FISHERMEN are claiming they are the ''soft target'' in a proposed network of marine reserves they say will harm their industry while largely leaving alone the more lucrative offshore oil and gas business.
Federal Environment Minister Tony Burke is expected this week to finalise the plan for the marine reserves, which will stretch around Australia and will curb commercial and recreational fishing.
It will create the world's largest marine protection area with a new Coral Sea reserve extending out beyond the Great Barrier Reef. The network will also establish a large protected area off the south-west coast and patchwork reserves in the Great Australian Bight and off the west, north-west and northern coasts.
It is understood Mr Burke is at odds with Resources Minister Martin Ferguson over some aspects of the network. Mr Ferguson recently announced that 27 new areas were up for oil and gas exploration, including some within proposed reserves.
The reserves would offer differing levels of protection, ranging from a ban on commercial fishing and mining, to ''multiple-use zones'' that allow some activities but not others.
Mr Burke said yesterday that no decision had yet been made. But he talked up the proposed reserves as the largest act of conservation in Australia's history. ''We are looking at possibly the most significant individual step in conservation that Australia has seen … ''
He said the world's oceans were underappreciated but that decisions Australia had in front of it ''give us the opportunity to lead the way in turning the corner''.
The ABC published a draft map of the proposed reserves on its website yesterday. Brian Jeffriess, a spokesman for the Commonwealth Fisheries Association, said it would be ''extremely disappointing'' if the map closely resembled the final decision. Fishermen were particularly concerned that a compensation package would come well after the announcement of the final boundaries for the reserves, leaving them in a state of uncertainty for months.
He said it focused unfairly on the fishing industry while leaving promising areas for oil and gas, such as the north-west and the Great Australian Bight, relatively unaffected.

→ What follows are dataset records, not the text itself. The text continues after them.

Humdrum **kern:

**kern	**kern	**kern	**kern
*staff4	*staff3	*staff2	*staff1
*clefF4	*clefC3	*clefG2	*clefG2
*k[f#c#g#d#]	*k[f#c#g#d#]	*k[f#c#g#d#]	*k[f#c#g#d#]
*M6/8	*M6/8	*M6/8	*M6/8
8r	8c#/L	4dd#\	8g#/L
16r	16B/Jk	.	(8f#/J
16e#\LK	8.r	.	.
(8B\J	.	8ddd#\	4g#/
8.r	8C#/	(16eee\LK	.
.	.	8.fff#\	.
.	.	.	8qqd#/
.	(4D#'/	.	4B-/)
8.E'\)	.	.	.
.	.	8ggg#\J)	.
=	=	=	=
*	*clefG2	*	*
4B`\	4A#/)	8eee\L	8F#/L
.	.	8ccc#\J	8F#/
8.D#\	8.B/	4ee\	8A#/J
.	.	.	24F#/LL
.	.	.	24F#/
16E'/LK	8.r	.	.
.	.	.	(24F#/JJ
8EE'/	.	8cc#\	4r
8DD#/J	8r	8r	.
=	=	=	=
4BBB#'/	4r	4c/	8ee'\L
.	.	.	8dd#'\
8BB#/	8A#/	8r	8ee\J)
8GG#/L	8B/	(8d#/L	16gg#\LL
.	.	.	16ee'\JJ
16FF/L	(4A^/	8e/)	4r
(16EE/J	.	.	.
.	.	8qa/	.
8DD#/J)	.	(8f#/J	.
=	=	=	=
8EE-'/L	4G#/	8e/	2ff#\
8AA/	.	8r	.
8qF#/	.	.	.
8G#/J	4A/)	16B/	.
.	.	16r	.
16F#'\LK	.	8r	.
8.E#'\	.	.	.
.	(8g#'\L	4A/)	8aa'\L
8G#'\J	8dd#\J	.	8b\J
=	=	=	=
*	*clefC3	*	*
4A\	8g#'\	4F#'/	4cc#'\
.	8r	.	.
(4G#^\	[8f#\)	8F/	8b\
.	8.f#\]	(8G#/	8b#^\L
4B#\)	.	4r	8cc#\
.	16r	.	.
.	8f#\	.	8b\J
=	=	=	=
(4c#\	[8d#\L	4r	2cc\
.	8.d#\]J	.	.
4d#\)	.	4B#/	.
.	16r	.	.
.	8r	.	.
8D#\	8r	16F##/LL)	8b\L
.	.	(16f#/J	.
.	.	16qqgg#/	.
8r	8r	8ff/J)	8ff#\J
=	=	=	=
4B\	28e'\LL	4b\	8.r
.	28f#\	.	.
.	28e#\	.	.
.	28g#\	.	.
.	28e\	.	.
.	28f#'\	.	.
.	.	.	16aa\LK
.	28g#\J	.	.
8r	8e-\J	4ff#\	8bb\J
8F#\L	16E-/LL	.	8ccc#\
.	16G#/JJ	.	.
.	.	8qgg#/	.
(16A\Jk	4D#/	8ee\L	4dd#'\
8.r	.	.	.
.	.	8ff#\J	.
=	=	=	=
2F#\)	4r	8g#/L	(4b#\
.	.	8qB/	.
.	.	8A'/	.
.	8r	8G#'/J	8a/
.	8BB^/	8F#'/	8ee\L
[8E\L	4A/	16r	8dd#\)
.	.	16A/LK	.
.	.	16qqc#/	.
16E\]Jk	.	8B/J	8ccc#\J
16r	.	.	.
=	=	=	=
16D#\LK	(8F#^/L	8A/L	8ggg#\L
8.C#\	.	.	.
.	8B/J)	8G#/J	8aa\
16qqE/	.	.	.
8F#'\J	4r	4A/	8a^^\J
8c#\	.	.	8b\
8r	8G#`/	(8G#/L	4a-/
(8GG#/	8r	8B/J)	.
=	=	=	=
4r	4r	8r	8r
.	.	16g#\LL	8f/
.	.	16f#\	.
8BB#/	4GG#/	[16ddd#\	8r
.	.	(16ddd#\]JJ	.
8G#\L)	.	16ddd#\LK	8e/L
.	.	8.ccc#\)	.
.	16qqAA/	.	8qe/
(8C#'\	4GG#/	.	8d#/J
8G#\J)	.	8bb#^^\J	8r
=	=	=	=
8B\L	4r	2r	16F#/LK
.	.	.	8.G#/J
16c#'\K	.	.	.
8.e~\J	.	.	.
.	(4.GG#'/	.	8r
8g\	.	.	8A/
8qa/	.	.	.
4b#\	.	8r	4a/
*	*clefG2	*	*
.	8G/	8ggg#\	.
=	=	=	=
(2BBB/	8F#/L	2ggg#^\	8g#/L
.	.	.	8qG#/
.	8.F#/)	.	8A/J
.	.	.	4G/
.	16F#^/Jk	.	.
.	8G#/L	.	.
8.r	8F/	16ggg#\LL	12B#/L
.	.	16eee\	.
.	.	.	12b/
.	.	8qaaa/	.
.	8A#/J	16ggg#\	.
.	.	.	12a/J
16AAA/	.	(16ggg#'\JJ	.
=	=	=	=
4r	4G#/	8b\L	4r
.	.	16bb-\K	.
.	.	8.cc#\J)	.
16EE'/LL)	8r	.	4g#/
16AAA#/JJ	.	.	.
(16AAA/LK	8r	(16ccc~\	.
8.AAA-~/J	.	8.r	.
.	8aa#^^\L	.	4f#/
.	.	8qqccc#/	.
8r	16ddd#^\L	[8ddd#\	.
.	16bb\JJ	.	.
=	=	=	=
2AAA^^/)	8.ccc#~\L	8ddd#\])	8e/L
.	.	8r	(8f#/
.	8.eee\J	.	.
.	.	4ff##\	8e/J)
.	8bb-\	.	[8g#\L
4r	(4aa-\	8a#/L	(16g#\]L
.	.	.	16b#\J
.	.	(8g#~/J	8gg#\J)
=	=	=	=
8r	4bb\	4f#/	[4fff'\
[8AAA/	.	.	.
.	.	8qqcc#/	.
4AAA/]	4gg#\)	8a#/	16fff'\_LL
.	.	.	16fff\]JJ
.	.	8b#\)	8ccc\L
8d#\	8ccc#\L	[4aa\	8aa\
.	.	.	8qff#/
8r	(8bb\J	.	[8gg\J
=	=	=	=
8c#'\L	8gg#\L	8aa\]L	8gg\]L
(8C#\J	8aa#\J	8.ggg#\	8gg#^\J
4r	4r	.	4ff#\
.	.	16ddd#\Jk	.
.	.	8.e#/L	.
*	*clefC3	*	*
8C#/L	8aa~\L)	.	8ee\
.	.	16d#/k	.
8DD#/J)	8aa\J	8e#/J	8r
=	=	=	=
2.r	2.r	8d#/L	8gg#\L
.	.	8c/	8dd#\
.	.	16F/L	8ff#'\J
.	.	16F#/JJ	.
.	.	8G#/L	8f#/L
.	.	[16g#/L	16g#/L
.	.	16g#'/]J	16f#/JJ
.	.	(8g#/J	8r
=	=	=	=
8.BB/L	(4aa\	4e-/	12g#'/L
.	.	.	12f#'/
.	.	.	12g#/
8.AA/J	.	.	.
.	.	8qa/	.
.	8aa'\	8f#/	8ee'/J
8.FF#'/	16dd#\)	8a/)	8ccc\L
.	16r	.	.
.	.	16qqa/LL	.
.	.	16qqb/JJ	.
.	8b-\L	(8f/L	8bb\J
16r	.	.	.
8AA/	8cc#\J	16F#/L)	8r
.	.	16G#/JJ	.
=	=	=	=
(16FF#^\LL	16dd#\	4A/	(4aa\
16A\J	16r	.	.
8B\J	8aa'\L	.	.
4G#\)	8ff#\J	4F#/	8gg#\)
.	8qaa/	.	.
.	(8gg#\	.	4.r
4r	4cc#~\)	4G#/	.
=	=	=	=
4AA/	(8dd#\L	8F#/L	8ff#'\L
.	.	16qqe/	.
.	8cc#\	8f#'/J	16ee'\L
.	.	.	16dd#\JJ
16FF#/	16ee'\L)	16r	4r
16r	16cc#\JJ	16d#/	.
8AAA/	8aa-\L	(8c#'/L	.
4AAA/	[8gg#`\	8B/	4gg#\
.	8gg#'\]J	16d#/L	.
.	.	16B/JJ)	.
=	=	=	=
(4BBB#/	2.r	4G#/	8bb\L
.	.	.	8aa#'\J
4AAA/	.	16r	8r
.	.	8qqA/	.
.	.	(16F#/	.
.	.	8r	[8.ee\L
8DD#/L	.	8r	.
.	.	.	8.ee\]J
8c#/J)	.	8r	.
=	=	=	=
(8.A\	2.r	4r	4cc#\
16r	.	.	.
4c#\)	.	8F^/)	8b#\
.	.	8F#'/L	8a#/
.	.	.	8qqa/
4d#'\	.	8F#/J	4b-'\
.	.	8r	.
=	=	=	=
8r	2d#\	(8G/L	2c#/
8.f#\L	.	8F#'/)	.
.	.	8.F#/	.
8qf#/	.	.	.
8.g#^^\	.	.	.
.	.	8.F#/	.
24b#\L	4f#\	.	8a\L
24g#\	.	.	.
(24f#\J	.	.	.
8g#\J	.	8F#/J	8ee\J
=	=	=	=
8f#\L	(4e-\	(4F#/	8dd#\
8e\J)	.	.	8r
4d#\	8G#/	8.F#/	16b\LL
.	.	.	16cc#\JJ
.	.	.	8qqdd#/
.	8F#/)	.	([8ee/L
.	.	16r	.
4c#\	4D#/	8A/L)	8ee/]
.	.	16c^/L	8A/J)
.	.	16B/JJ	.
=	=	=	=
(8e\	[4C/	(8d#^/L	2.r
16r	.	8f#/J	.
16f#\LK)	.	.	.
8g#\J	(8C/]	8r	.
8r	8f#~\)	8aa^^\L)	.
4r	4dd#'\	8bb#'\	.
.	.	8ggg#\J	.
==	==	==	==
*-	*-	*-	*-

''It exempts oil and gas virtually altogether,'' he said. ''The government clearly takes a position, which to some extent we understand, that energy security is more important as a revenue generator. (We're) certainly the soft target.''
One of the areas Mr Ferguson has approved for oil and gas exploration, just north of the Rowley Shoals coral atolls west of Broome, falls within a ''multiple-use zone'' in the draft, meaning mining could go ahead. This approval, just last month, means that Mr Burke cannot extend the area to a full marine sanctuary, which would ban mining.